Shareholders of the Irvine, Calif.-based NextGen Healthcare Inc. on Wednesday backed the company’s preferred slate of board candidates, turning away a push from founder and former CEO Sheldon Razin to retain his board seat and bring on a number of allies.
Razin has been sparring with NextGen Chairman Jeffrey Margolis and other directors about the health tech company’s strategies and investment priorities. The Margolis group, which includes newly hired President and CEO David Sides, contends Razin’s tenure as chairman was marked by poor investment decisions and an erosion of NextGen’s customer base. (Razin was CEO of NextGen, which was founded as Quality Systems, from its founding nearly 50 years ago until 1999 and was its board chair until 2015.) They say a multi-year effort to right the ship is starting to show results and were backed during the proxy fight by the three best-known institutional shareholder advisory firms.
In a release Wednesday, NextGen said its investors had approved many of the company-backed proposals on the agenda of its annual shareholders’ meeting, most notably the election of its nine board nominees and the elimination of cumulative voting in the election of directors. New to the board after the vote are Sides and Darnell Dent, who runs a management consulting and governance services company and is a past CEO of FirstCare Health Plans. Their election comes just a few months after NextGen’s directors added to their ranks Geraldine McGinty, a faculty member at Weill Cornell Medicine in New York City, and former Walgreens Boots Alliance human resources chief Pamela Puryear. (James Malone, who had been a director since 2013, announced this summer he would retire at the end of Wednesday’s meeting.)

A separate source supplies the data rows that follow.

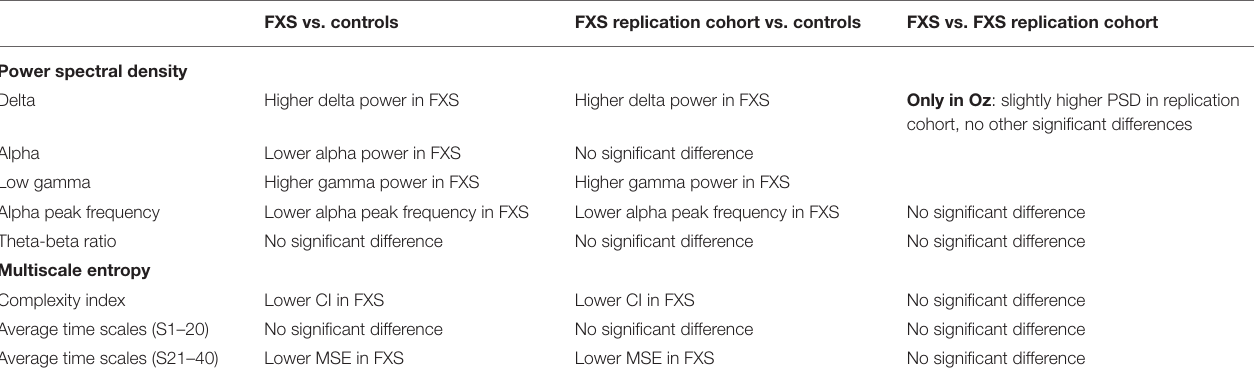
TABLE 4 | Main results of the FXS cohorts.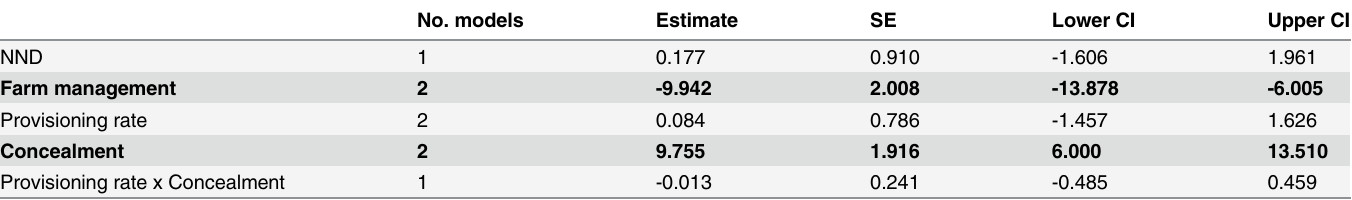
Table 6. Averaged model estimates and 95% confidence intervals from the top models predicting the number of fledglings per successful nest (McFadden ’ s pseudo R 2 =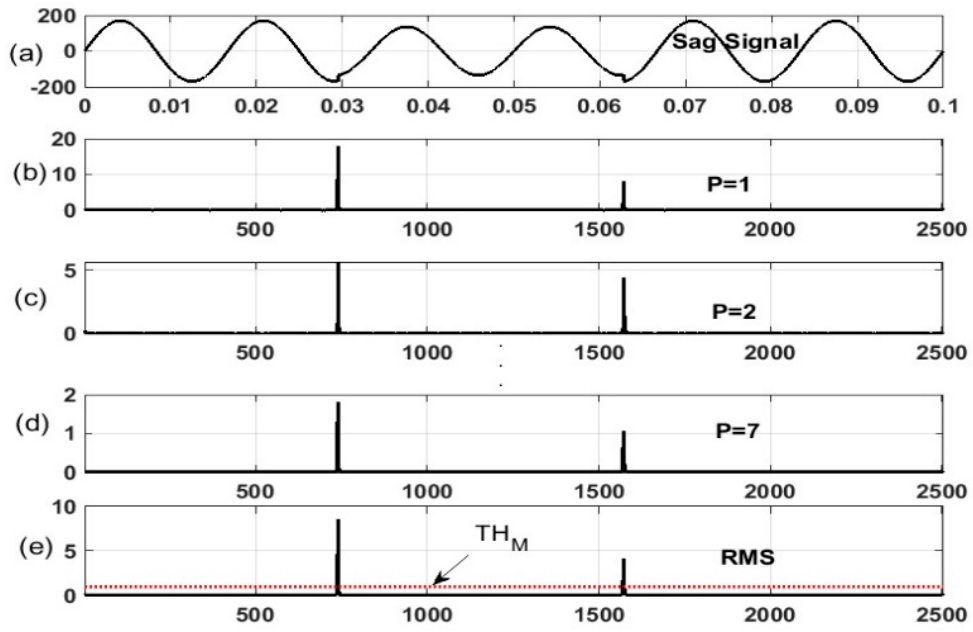
Figure 6. Snapshots of WPTM-based detection using RMS: ( a ) voltage sag signal with 80% pu after denoising, ( b ) wavelet packet W 1 , ( c ) W 2 , ( d ) W 7 , ( e ) result of RMS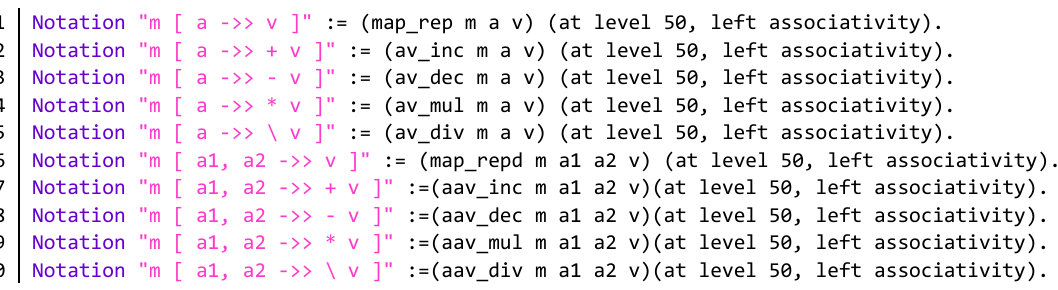
Figure 7. Notations of safe operators on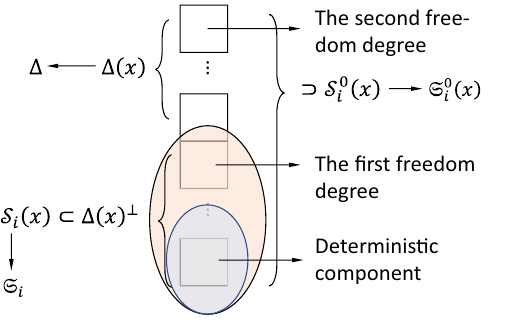
Figure 2. Relationship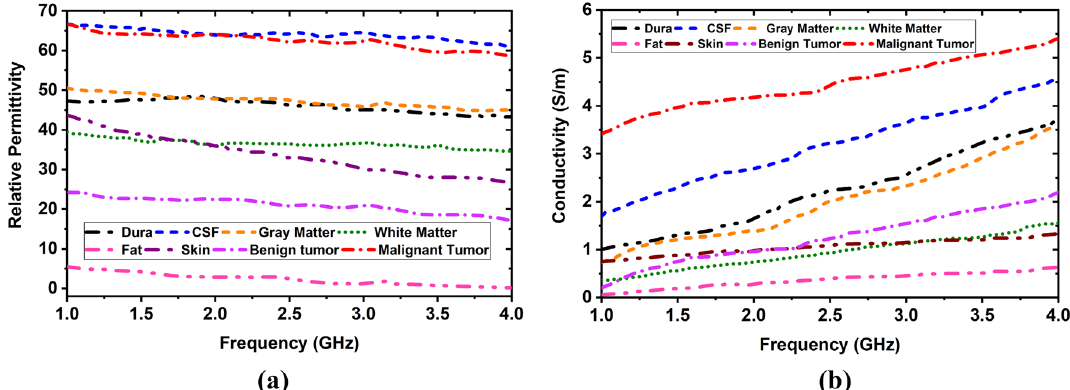
Figure 24. Measured results of dielectric properties of the fabricated tissues: ( a ) Relative permittivity; ( b ) Conductivity.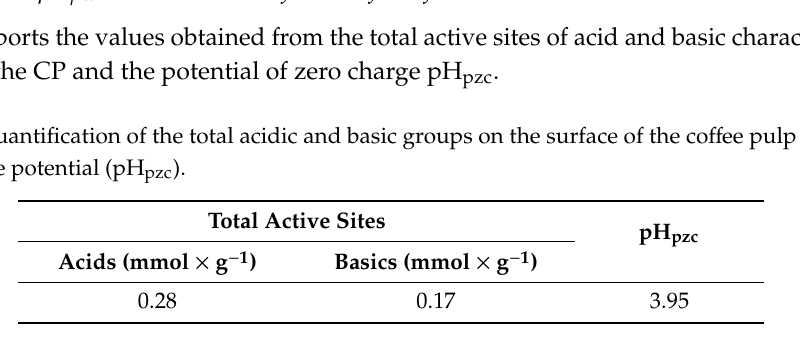
OH: coming from the lignin and cellulose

“We appreciate the perspectives stakeholders have shared throughout this process,” NextGen said in its release. “Like us, shareholders see opportunities to further accelerate growth and value creation, and we are committed to doing just that. […] With the annual meeting behind us, we now turn our full attention to the business.”
In its statement, the company also gave a nod Razin’s contributions to its growth since he founded the company in 1974 and said he will be recognized as its chairman emeritus. In a statement of his own, Razin struck a conciliatory tone.
"I am proud of the growth and market expansion that the company has achieved, and wish NextGen Healthcare’s board of directors and management team success going forward," he said. "NextGen Healthcare has an outstanding portfolio of products and services that have transformed ambulatory care. With the appointment of the company’s new CEO, David Sides, and the talented and dedicated team across the organization, I believe NextGen Healthcare is well positioned to build on its market leadership."
Shareholders on Wednesday did not approve proposals regarding executive compensation practices, growing to 15% from 10% the threshold for investors to call a special meeting – Razin controls about 15% of the company – and giving directors the ability to solely fill board vacancies or set the board’s size.
Shares of NextGen (Ticker: NXGN) were up slightly Wednesday afternoon. They have lost about 25 percent of their value in 2021, which has pushed NextGen’s market capitalization below $1 billion.